> _EXERCISE_: Put the listing lines from the line containing "text Des del" up to and including the line containing "text Per poder" into a Markdown table with the columns Row and Line, leaving out blank lines.

> _STORED RECORDS_:
====
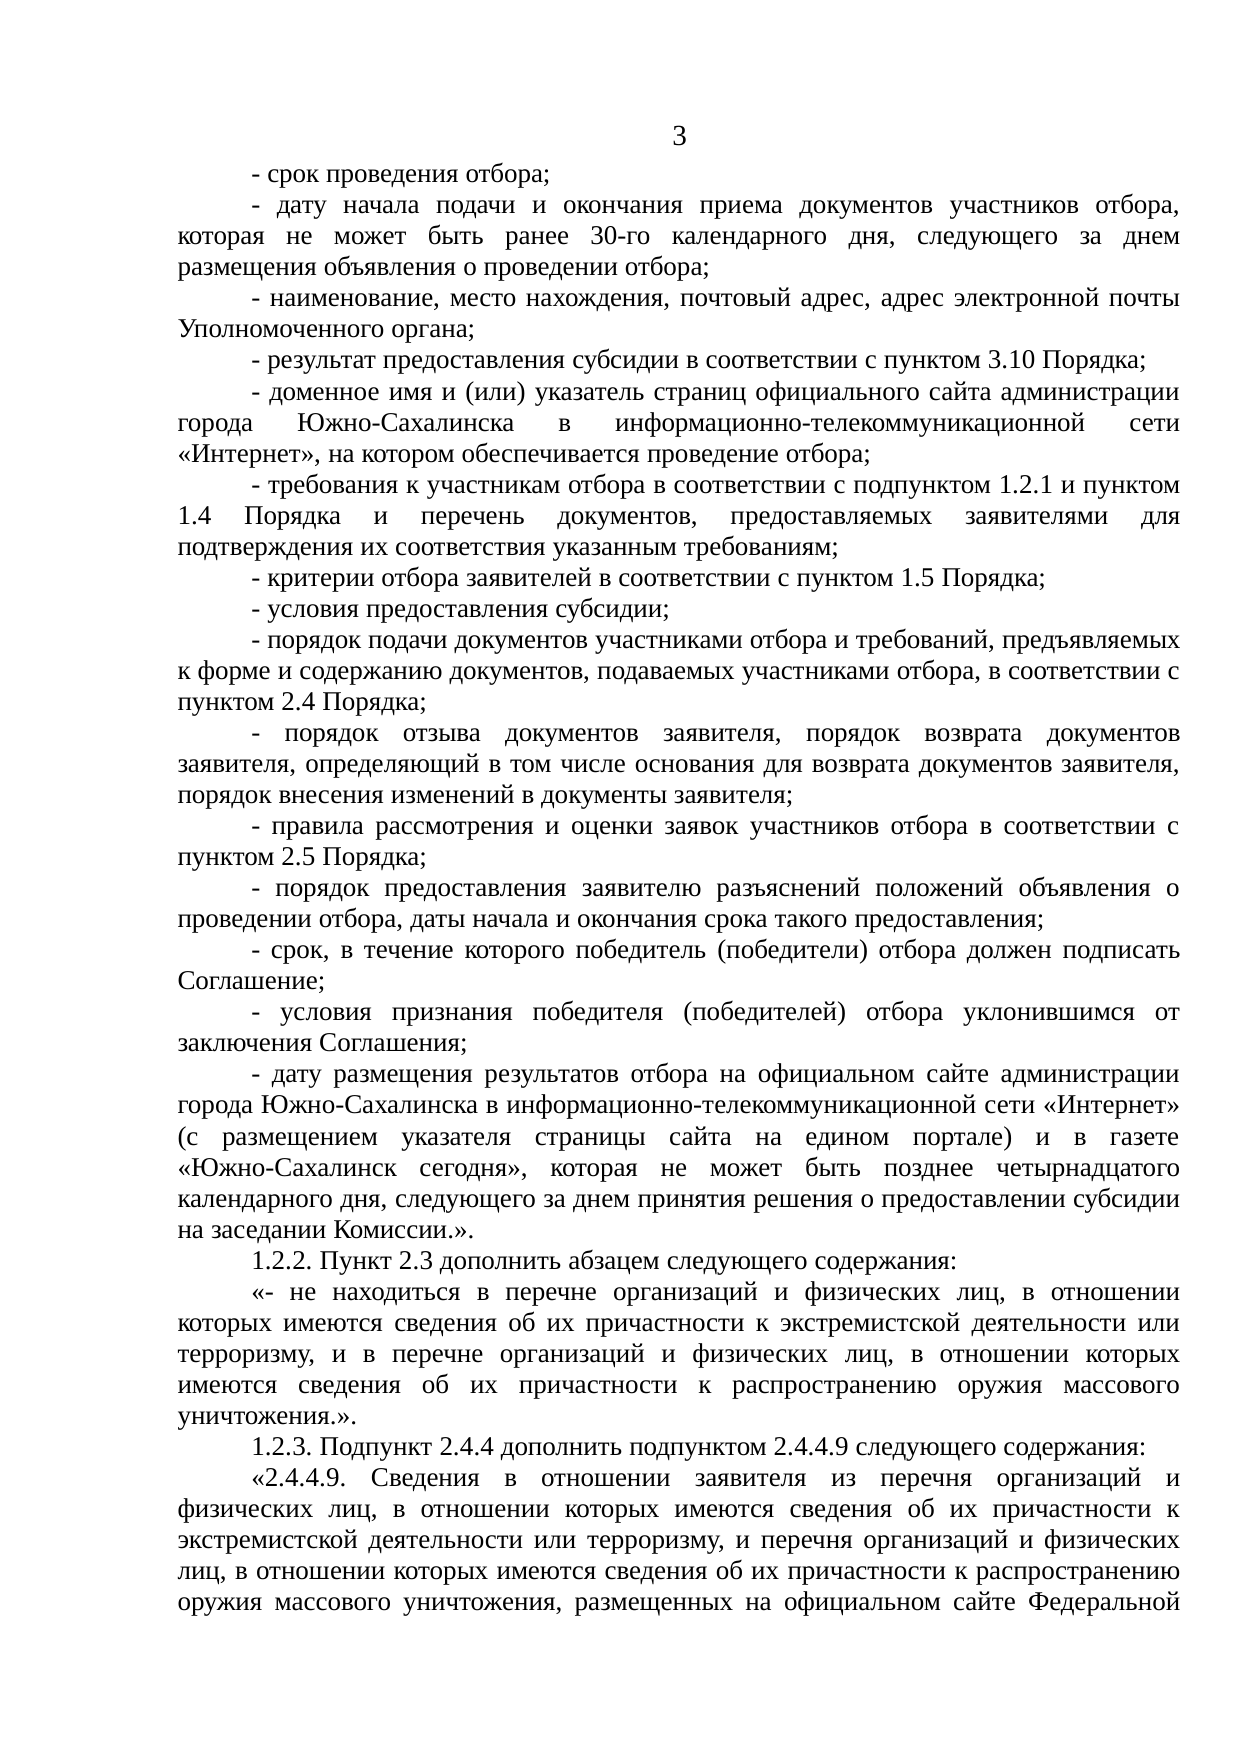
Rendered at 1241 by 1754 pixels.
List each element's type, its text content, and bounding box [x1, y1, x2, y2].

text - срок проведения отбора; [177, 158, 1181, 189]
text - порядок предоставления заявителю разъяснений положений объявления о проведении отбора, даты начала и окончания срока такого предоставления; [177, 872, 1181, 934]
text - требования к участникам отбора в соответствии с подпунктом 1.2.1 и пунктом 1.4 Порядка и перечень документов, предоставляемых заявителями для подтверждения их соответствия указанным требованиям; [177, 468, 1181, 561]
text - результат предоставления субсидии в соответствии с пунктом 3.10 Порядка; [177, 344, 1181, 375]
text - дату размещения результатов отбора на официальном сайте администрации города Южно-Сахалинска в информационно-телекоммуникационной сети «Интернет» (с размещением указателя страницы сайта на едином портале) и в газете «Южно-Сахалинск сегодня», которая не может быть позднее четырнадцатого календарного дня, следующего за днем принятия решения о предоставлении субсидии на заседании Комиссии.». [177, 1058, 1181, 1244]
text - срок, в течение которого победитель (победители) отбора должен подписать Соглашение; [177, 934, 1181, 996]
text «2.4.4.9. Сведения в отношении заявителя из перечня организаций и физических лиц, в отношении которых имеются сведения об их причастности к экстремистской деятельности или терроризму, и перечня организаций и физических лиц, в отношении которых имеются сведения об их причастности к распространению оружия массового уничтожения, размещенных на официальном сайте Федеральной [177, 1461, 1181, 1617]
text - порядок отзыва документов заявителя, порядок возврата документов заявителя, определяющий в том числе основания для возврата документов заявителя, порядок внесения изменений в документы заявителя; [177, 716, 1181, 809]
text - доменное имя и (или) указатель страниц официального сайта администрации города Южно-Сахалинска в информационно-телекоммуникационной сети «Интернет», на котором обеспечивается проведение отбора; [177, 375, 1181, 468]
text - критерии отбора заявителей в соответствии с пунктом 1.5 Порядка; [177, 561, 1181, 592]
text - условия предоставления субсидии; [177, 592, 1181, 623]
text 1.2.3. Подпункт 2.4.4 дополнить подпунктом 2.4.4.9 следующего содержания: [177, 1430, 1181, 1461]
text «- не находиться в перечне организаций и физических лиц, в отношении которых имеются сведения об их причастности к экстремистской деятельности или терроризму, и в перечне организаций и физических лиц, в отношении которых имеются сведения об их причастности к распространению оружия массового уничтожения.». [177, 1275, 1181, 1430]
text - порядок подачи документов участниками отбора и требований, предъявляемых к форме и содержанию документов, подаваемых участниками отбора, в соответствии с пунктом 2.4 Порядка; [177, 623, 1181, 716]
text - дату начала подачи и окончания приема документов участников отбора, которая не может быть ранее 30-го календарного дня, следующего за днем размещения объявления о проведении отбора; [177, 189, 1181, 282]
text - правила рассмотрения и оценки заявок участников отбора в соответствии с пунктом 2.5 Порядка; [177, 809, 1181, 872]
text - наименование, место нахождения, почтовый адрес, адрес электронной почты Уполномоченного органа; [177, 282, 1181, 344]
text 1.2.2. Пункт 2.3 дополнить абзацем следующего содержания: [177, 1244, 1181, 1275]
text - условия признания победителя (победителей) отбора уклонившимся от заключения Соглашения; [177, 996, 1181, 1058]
====
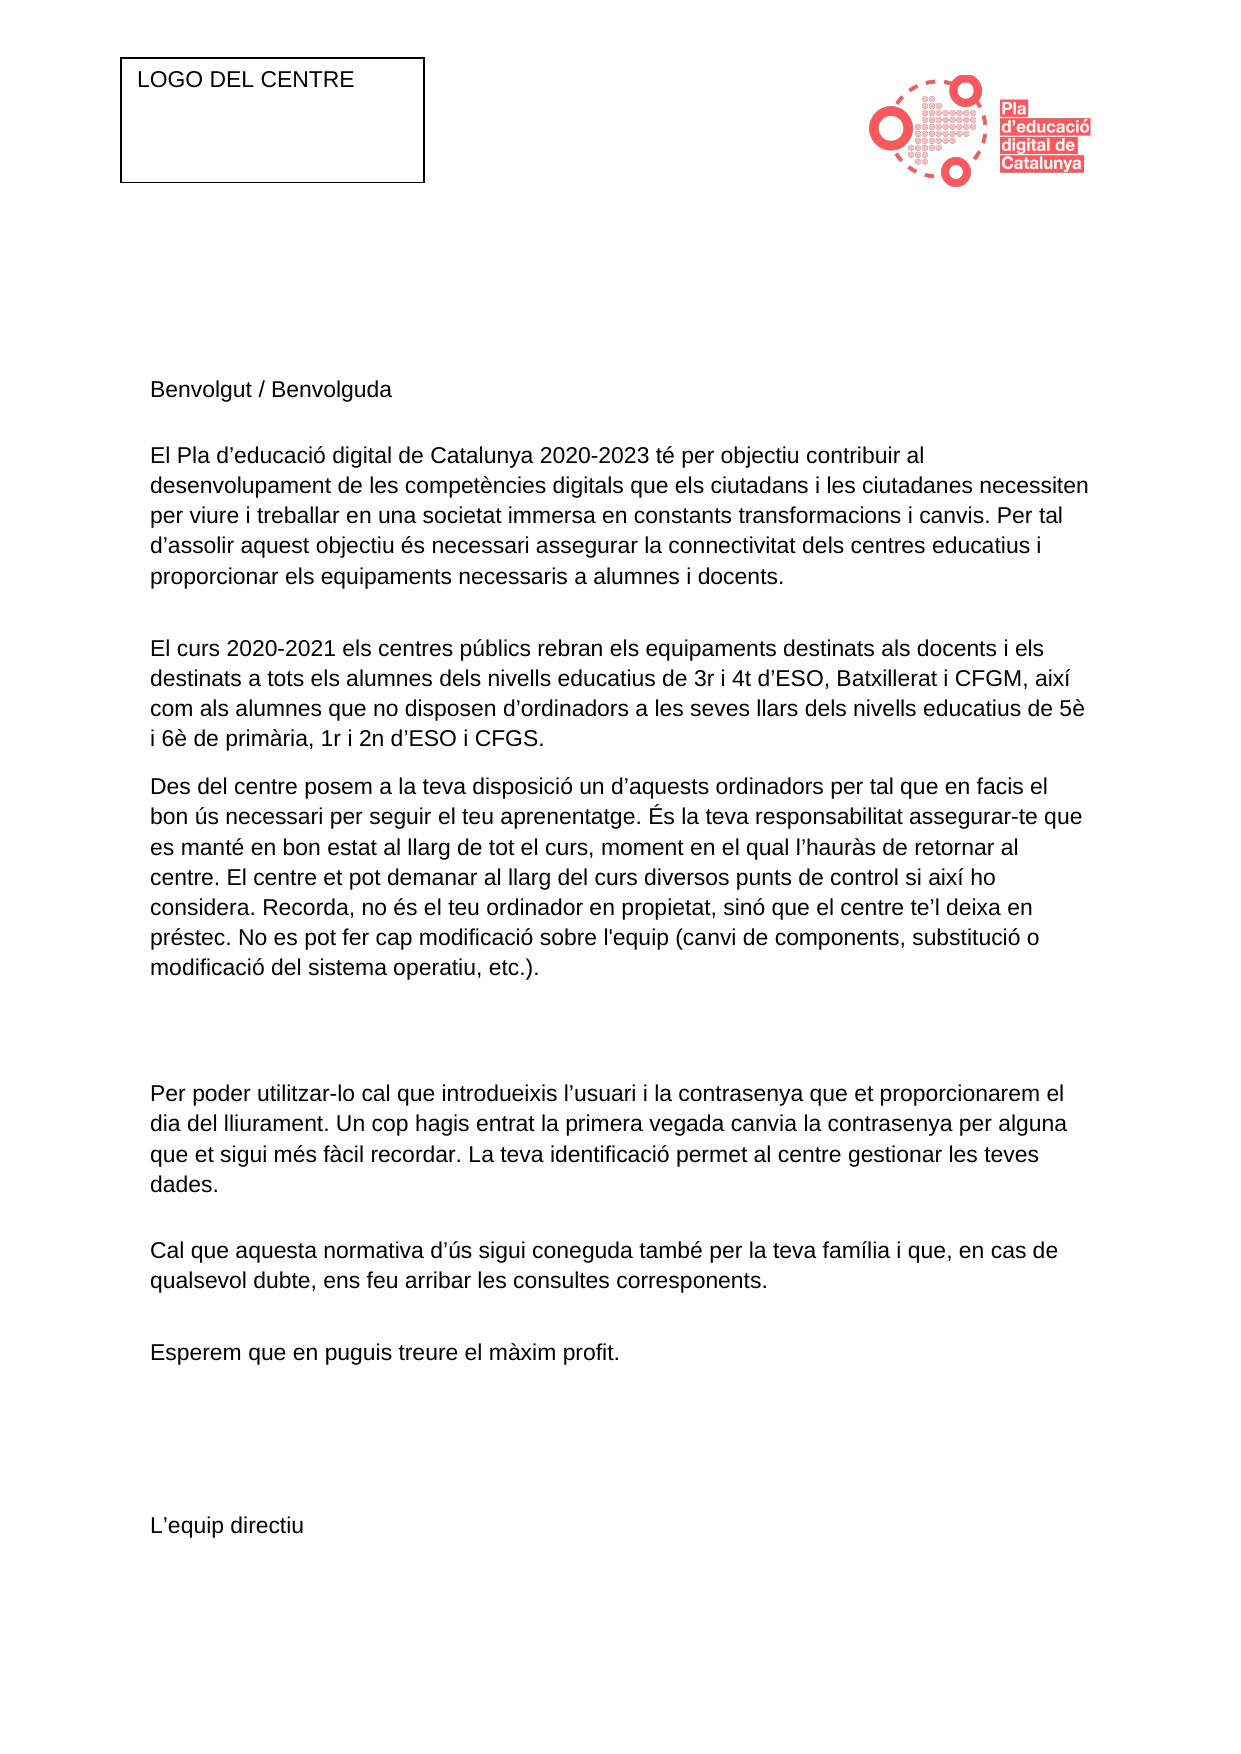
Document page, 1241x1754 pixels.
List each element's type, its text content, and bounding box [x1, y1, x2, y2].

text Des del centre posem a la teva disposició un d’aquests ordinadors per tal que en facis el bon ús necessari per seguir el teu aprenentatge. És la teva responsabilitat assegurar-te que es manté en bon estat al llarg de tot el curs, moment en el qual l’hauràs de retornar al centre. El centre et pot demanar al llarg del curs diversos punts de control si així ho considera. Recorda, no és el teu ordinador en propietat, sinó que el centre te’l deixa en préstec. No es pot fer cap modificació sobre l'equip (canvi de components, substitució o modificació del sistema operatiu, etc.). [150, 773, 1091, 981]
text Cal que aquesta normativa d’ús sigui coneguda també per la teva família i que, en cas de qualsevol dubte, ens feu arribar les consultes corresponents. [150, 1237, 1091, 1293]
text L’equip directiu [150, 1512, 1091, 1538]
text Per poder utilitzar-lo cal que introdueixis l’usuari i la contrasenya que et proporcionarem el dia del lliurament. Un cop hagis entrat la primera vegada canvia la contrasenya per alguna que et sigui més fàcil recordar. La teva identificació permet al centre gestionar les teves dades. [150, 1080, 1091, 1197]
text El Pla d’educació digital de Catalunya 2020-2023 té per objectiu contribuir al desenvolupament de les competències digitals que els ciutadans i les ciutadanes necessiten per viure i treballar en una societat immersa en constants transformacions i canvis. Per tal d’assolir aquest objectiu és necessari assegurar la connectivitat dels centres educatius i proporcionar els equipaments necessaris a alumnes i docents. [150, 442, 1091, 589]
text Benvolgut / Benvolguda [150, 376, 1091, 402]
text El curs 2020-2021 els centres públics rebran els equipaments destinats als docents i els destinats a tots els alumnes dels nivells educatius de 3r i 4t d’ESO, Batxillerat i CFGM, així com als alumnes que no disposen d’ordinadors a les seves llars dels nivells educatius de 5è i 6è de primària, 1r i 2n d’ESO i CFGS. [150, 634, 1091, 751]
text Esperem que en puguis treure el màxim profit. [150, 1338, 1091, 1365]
====
> _EXPECTED OUTPUT_:
| Row | Line |
|---|---|
| 1 | text Des del centre posem a la teva disposició un d’aquests ordinadors per tal que en facis el bon ús necessari per seguir el teu aprenentatge. És la teva responsabilitat assegurar-te que es manté en bon estat al llarg de tot el curs, moment en el qual l’hauràs de retornar al centre. El centre et pot demanar al llarg del curs diversos punts de control si així ho considera. Recorda, no és el teu ordinador en propietat, sinó que el centre te’l deixa en préstec. No es pot fer cap modificació sobre l'equip (canvi de components, substitució o modificació del sistema operatiu, etc.). [150, 773, 1091, 981] |
| 2 | text Cal que aquesta normativa d’ús sigui coneguda també per la teva família i que, en cas de qualsevol dubte, ens feu arribar les consultes corresponents. [150, 1237, 1091, 1293] |
| 3 | text L’equip directiu [150, 1512, 1091, 1538] |
| 4 | text Per poder utilitzar-lo cal que introdueixis l’usuari i la contrasenya que et proporcionarem el dia del lliurament. Un cop hagis entrat la primera vegada canvia la contrasenya per alguna que et sigui més fàcil recordar. La teva identificació permet al centre gestionar les teves dades. [150, 1080, 1091, 1197] |